Yan Wal Yun Company Ltd.
- Founded: 1947 in Bangkok, Thailand
- Founder: Wichian Tangsombatvisit
- Headquarters: Bangkok, Thailand
- Key people: Somchain Tangsombat Wisit, President
- Products: Culinary condiments and sauces
- Website: www.healthyboy.com

= Yan Wal Yun =

Yan Wal Yun (หยั่น หว่อ หยุ่น; 仁和園) is one of the largest sauce companies in Thailand. Its products are largely sold under the "Healthy Boy" (เด็กสมบูรณ์) brand. It was founded in 1947 by the Tangsombatvisit family. In 1954 the factory expanded for the first time moving to Sathon, Bangkok, which was ten times larger than the previous factory.
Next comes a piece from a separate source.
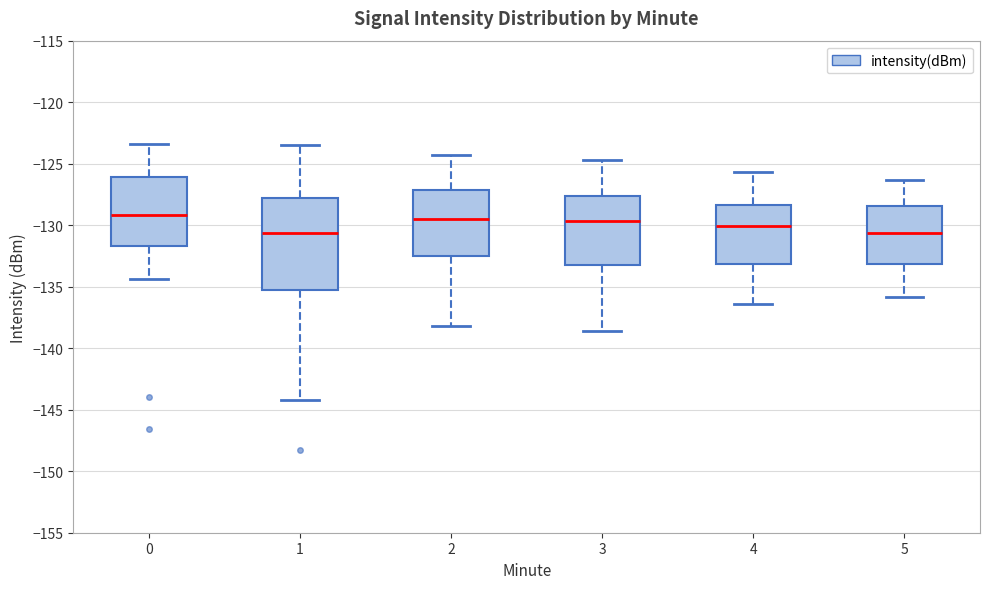

Where does the median line of the box at x = 1 sit on the y-axis? The values are not printed on the chart, so give them approximately, as read against the axis.

-130.5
A few decades later the company registered as a limited company.

Once again in 1980 the factory was expanded, and was moved to Tha Chin, Mueang Samut Sakhon, Samut Sakhon.

The Islamic Council of Thailand then gave Yan Wal Yun the Halal Seal, giving them permission to display the seal on all of their products. This happened right before the company expanded once again, this time overseas.

Yan Wal Yun was the first company to be granted the Thai Industrial Standards in the soy sauce category, which ensures quality and consistency worldwide. Besides Health Boy, the company's brands also include i-Chef and Maxchup. The company claims a condiments market share of 82 percent in the Thai market.

In 1980, Yan Wal Yun, originally a family business, moved to a more professional management system and began to expand its product range. In 1985, the company began exporting outside Thailand for the first time.